No, The Walking Dead Comic Hasn’t Gotten Boring

No, The Walking Dead Comic Hasn’t Gotten Boring

The Walking Dead comic-book series has been around for more than ten years. Is it lurching around like one of its zombies? Or is it alive and vital, like the survivors trying to make their way in an apocalyptic world? Depends who you ask.

When Kotaku staffers were discussing what series should get included in the ongoing Best Series round-up, The Walking Dead came up. But then dissenting voices chimed in: “seems like it became an awful slog a long time ago… I sure gave up a while back.” “That series has been treading water for years.” Other comics were deemed more worthy. But the idea that the Walking Dead comic had gone awry kept nagging at me. So I went back and re-read everything that’s happened since the series’ last big anniversary.

Spoilers for the last few months of The Walking Dead follow.

The Walking Dead — done by the creative team led by Robert Kirkman and Charlie Adlard — is definitely different than it used to be. Overall, TWD has become more of a soap opera than a survival thriller. Right now, there’s much less of the pioneer-style adventuring that defined the series in its earliest days. Tensions are now coming from trying to rebuild and re-establish, rather than basic subsistence.

The All-Out War storyline saw lead character Rick Grimes and his crew of zombiepocalypse survivors barely stave off a threat by the pillaging Saviors army led by maniacal, self-styled messiah called Negan. In the issues following that conflict, events jump forward two years and the new status quo is centered on the inter-dependence of the three newly-established communities.

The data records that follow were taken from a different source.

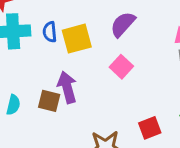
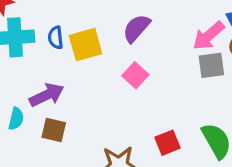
purple arrow: (67, 87) -> (47, 95), moved, turned 80
brown square: (49, 101) -> (54, 130), moved

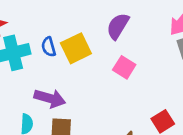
purple arrow: (47, 95) -> (50, 98), turned 52

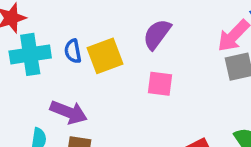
pink square: (124, 67) -> (160, 84), turned -30

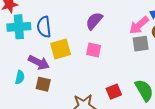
blue semicircle: (73, 51) -> (44, 27), size x1.5
yellow square: (105, 56) -> (61, 49), moved

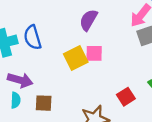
yellow square: (61, 49) -> (76, 58), moved
purple arrow: (39, 62) -> (20, 80), moved

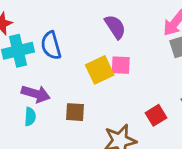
purple semicircle: (88, 20) -> (115, 27), turned 115
brown square: (44, 103) -> (75, 112), moved

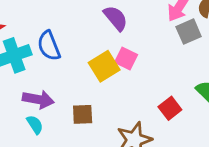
pink square: (121, 65) -> (126, 59), turned 30
cyan semicircle: (30, 117) -> (35, 125), turned -30

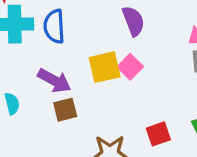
purple arrow: (38, 99) -> (54, 81), moved
brown square: (83, 114) -> (65, 110), turned -30

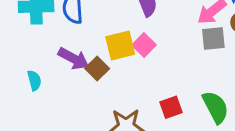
brown square: (65, 110) -> (97, 68), moved, turned -30

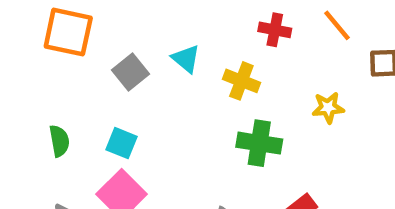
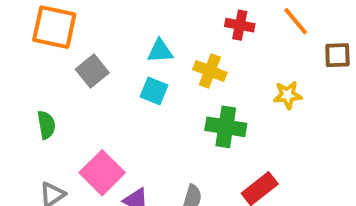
cyan triangle: (186, 59) -> (160, 51), turned -44
gray square: (130, 72) -> (92, 71), moved
cyan square: (122, 143) -> (154, 91), moved

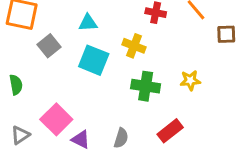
cyan triangle: (160, 51) -> (88, 23), moved
cyan square: (154, 91) -> (94, 60), size x1.5
yellow star: (288, 95) -> (190, 80), moved

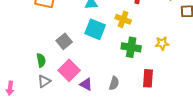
gray square: (49, 46) -> (64, 41), moved
green semicircle: (16, 85) -> (41, 60), moved
red rectangle: (170, 131) -> (148, 78), turned -48

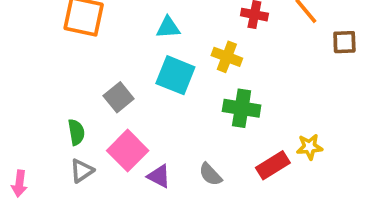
yellow star: (162, 43) -> (310, 147), moved
red rectangle: (148, 78) -> (273, 165), turned 54
gray semicircle: (114, 83) -> (210, 174), turned 120

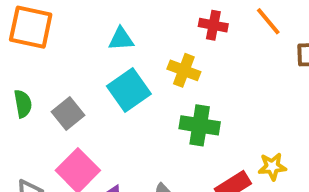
cyan square: (175, 75) -> (129, 90), turned 33
green semicircle: (76, 132) -> (23, 104), moved

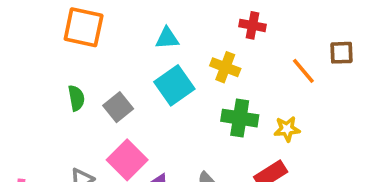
orange line: (268, 21) -> (303, 71), moved
yellow star: (272, 167) -> (287, 129), moved

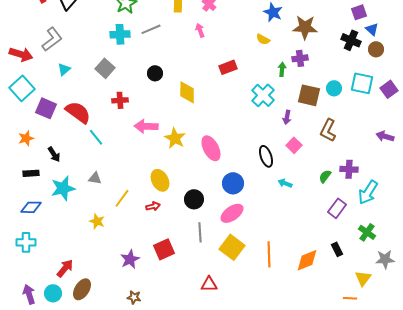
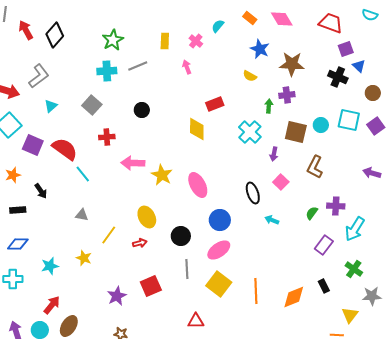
brown circle: (376, 49) -> (373, 93), moved
yellow diamond: (187, 92) -> (197, 129), moved
cyan star: (63, 188) -> (50, 266), moved, size x0.7

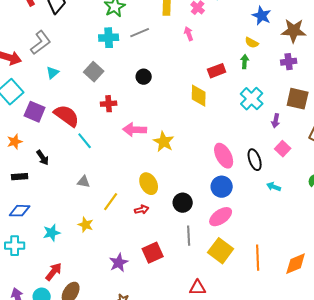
green arrow: (269, 106) -> (245, 62), moved
pink ellipse: (198, 185) -> (224, 156), moved

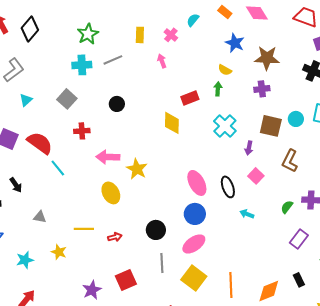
gray triangle: (84, 182) -> (40, 217), moved
yellow ellipse: (149, 184) -> (111, 193), moved
yellow line: (111, 202) -> (84, 229), turned 54

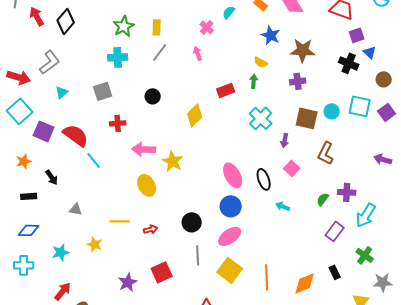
yellow rectangle: (140, 35) -> (157, 27), moved
gray line: (113, 60) -> (160, 52), moved, turned -30
gray square: (67, 99) -> (103, 91), turned 30
yellow diamond: (172, 123) -> (195, 115), moved, turned 45

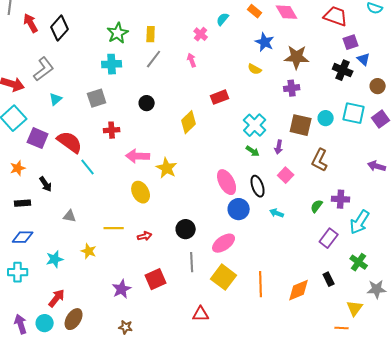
green arrow: (254, 81) -> (253, 151), moved, turned 120
blue circle: (231, 206) -> (239, 209), moved

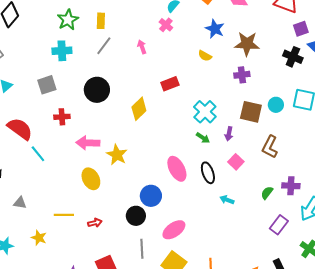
pink cross: (201, 34) -> (166, 25), moved
black circle: (147, 103) -> (97, 90), size x1.6
blue circle: (239, 209) -> (151, 196), moved

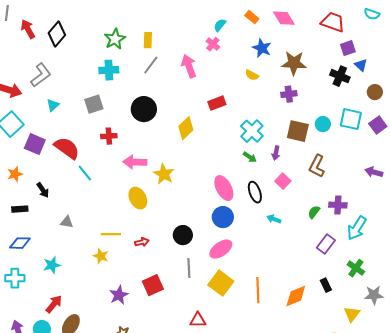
pink arrow: (142, 47) -> (189, 66), size x1.6
blue circle: (151, 196) -> (223, 217), moved
yellow star: (39, 238) -> (101, 256), moved

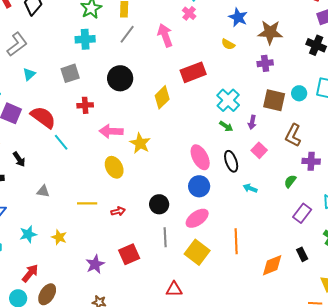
red rectangle: (217, 103) -> (193, 72), size x1.4
purple cross: (338, 205) -> (311, 161), moved
yellow star: (101, 256) -> (59, 237), moved
orange line: (258, 290) -> (236, 241), moved

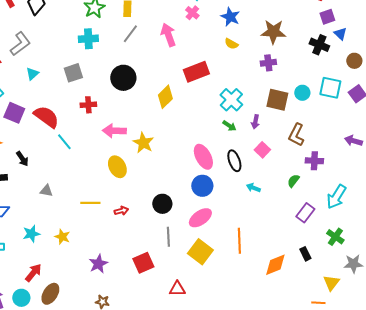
blue star: (238, 17) -> (230, 17), moved
red square: (129, 254) -> (143, 263), moved

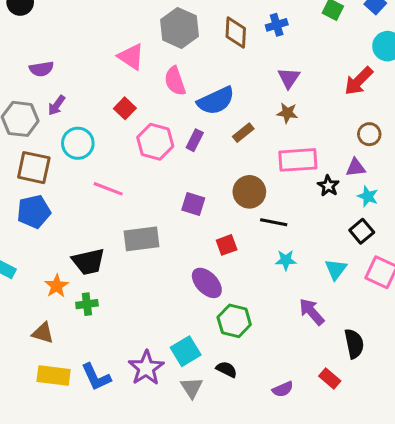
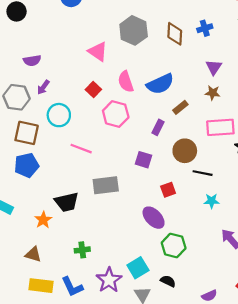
pink semicircle: (175, 81) -> (126, 82), moved
purple rectangle: (195, 140) -> (158, 127), moved
green cross: (87, 304) -> (82, 250), moved

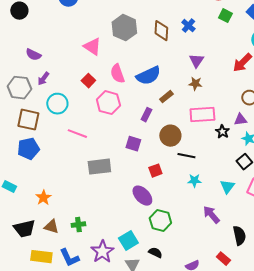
blue cross: (205, 28) -> (188, 26), turned -32
purple semicircle: (32, 61) -> (33, 55), turned 35
black trapezoid: (67, 202) -> (24, 229), moved
brown triangle: (33, 254) -> (51, 227), moved

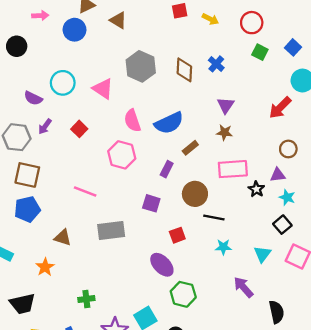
red square: (88, 81) -> (79, 129), moved
cyan circle: (57, 104) -> (63, 83), moved
brown triangle: (51, 227) -> (63, 238), moved

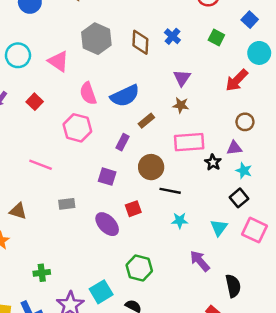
green square: (260, 52) -> (216, 37), moved
gray rectangle: (111, 230) -> (67, 204), size x0.6
purple ellipse: (162, 265) -> (107, 224), moved

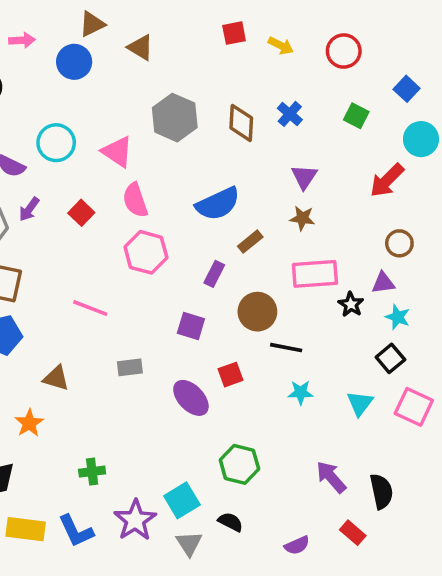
pink semicircle: (88, 93) -> (135, 200), moved
purple arrow: (200, 261) -> (331, 477), moved

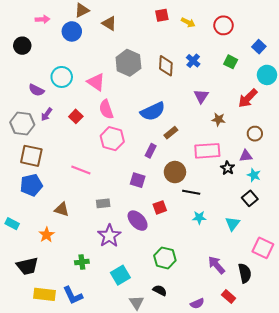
brown star: (302, 218) -> (218, 119), moved
pink square: (414, 407) -> (263, 248), moved
cyan square: (182, 500) -> (120, 275), moved
purple star: (135, 520) -> (109, 236), moved

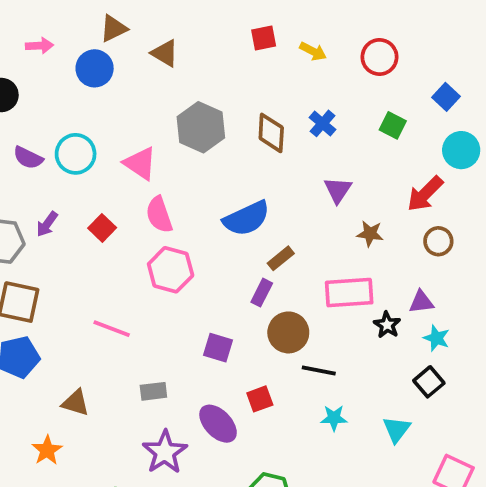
purple semicircle: (36, 90) -> (28, 158), moved
brown circle: (255, 134) -> (438, 241), moved
purple rectangle: (151, 151) -> (262, 293), moved

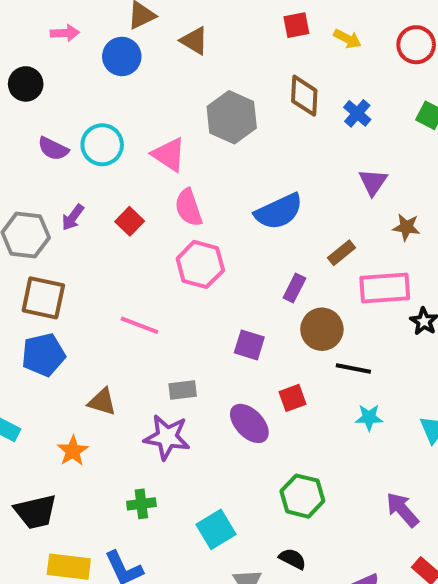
brown diamond: (271, 133) -> (304, 96), moved
brown rectangle: (281, 258) -> (342, 253), moved
purple star: (165, 452) -> (167, 437), moved, turned -30

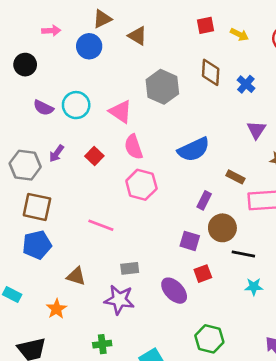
brown rectangle: (342, 253) -> (235, 177), turned 66
purple square: (249, 345) -> (190, 241), moved

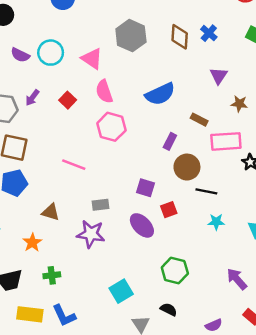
brown diamond: (211, 72) -> (180, 37), moved
purple square: (190, 241) -> (146, 188), moved
green cross: (102, 344) -> (52, 275), moved

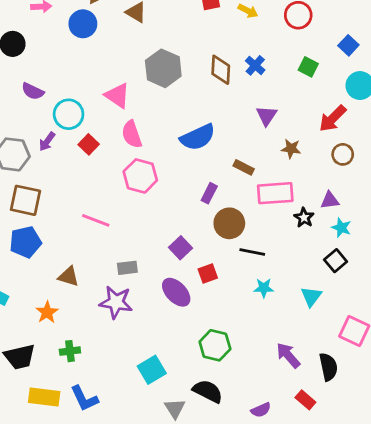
cyan circle: (51, 53) -> (69, 114), moved
purple square: (146, 188) -> (181, 248), turned 30
black semicircle: (169, 309) -> (208, 391), size x1.5

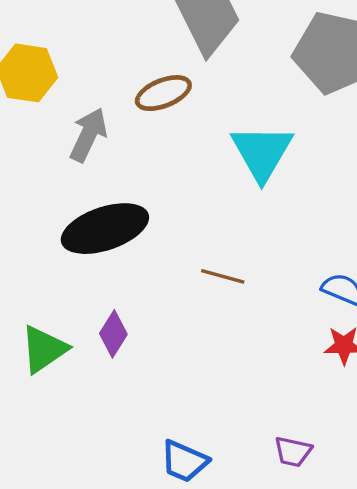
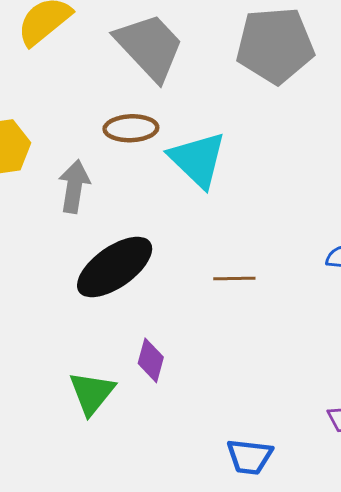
brown ellipse: (163, 93) -> (131, 128), turned 36
cyan triangle: (262, 152) -> (198, 160), moved

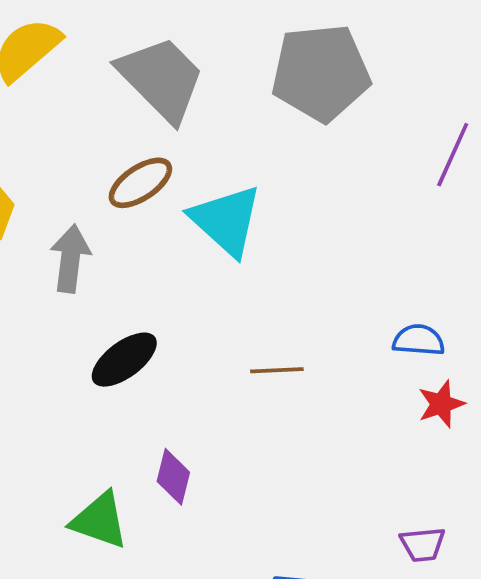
brown ellipse: (131, 128) -> (140, 183), turned -30
black ellipse: (115, 267) -> (124, 360), size x0.7
green triangle: (92, 393) -> (100, 520), turned -48

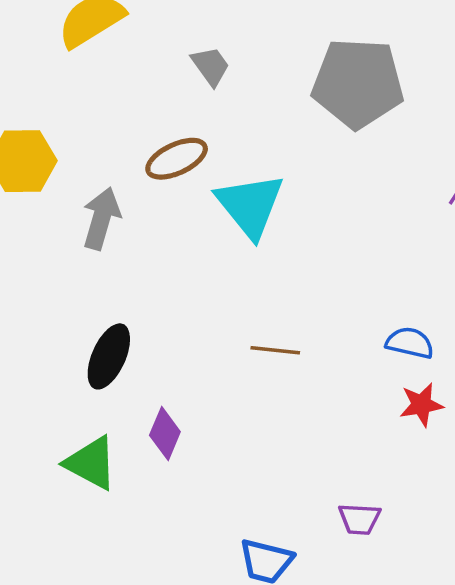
gray trapezoid: (161, 79) -> (211, 66), size x0.5
black ellipse: (124, 360) -> (109, 356), moved, turned -38
purple trapezoid: (423, 544) -> (359, 519), moved

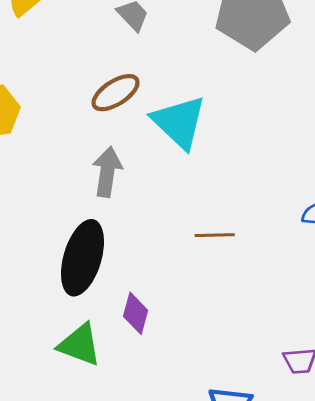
gray arrow: (101, 218) -> (107, 172), moved
black ellipse: (109, 356) -> (83, 258), size x1.4

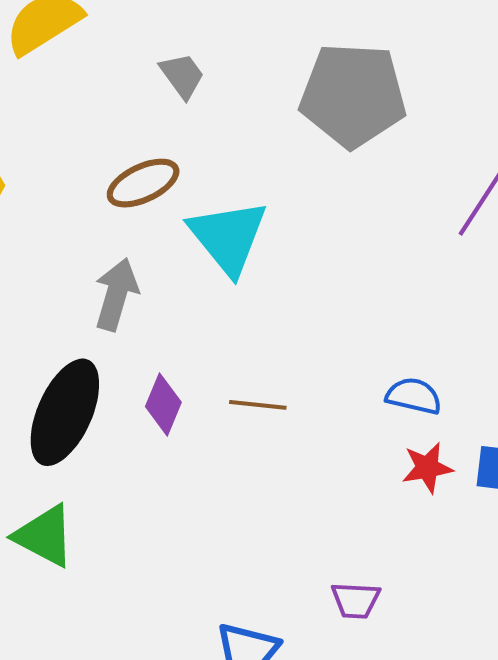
purple diamond: (136, 313) -> (163, 404), moved

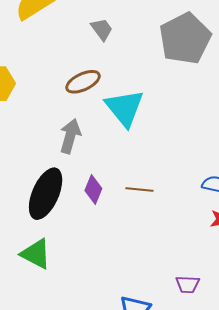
gray pentagon: (353, 95) -> (185, 38), turned -30

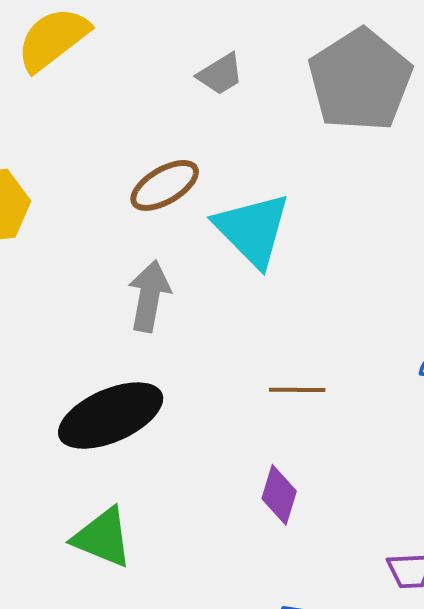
gray trapezoid: (102, 29) -> (220, 74), moved, turned 100
purple diamond: (93, 190) -> (279, 495), moved
black ellipse: (46, 194) -> (111, 416), turned 48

But there’s still tension about the fragility of the communal enterprise that the book’s three communities have undertaken. Led by combat savant Jesus, regular patrols herd zombies away from the Alexandria colony led by Rick. And Negan is still alive, jailed by Rick as an example of death-penalty-free justice.

Rick’s now-teenage son Carl — who wants to strike out on his own — has regular conversations with him but still wants to kill the one-time leader of the Saviors. Meanwhile, a random zombie patrol run-in with a new band of survivors brings them into Alexandria.

The most unsettling development in the recent Walking Dead plotlines is the discovery of the Whisperers, a faction of humans who assimilate into zombie hordes by wearing undead flesh. It’s clear that a clash with the Whisperers is in the offing. That upcoming confrontation with the Whisperers will be compelling because of the way victory happens; it will be worth reading to see what it winds up costing Rick and the book’s other characters.

As for complaints of a formula: yeah, there’s clearly one at work in Kirkman’s execution, seen again in the newest story arc. New people come, Rick’s crew and the newcomers warily circle around each other. Some people die, some newcomers are still around in one way or another. But, for me, the most interesting things about TWD are the existential underpinnings of the dramatic occurrences. If All-Out War was a showdown between philosophies, the events happening during the Whisperers story arc all seem to be about legacy.

We’re at the stage of Walking Dead where the rebuilding is underway. One could say that the polar opposite of civilisation is savagery, as represented by the Whisperers’ proximity to the undead. But what qualifies as savagery has always been a culturally biased notion. The Whisperers are violent and rapacious — stalking and attacking other human survivors without provocation — but they still are organised around a structure that creates a greater good for its members. A young girl from their ranks get captured and it’s shown that she’s not all that different from Carl; both young people have done horrible things to survive. It’s tougher to write off the Whisperers as being completely evil.

A different kind of savagery is bubbling up in the new settlements, too. Carl’s move to the Hilltop community finds him fighting with and brutally harming other kids his own age, after they bully a young girl. When things are safe on a day-to-day basis and basic survival needs are being met, envy and jealousy rear up again — a return of adolescent bullying that only happens because of the relative comfort enjoyed by human survivors. And Rick’s benevolent idealism threatens to curdle with the weight of leadership, especially with the stress of worrying about his son’s safety.

The questions waft off the black-and-white pages. Will nature or nurture win out? What do you pass on to the next generations? Carl’s desperate desire to move away from home comes from a motivation to become “someone important,” presumably like his dad. Yet he nearly kills other people for doing wrong. He might not be capable of behaving any other way after coming of age in such violent times.

Babies are being born in the series’ cracked and ruined society and this will be the only world that they ever know. Zombies roaming the landscapes will probably not be the thing they have to be most worried about. The biggest danger remains other people and the stakes feel more important than they have before. Boring? Not at all.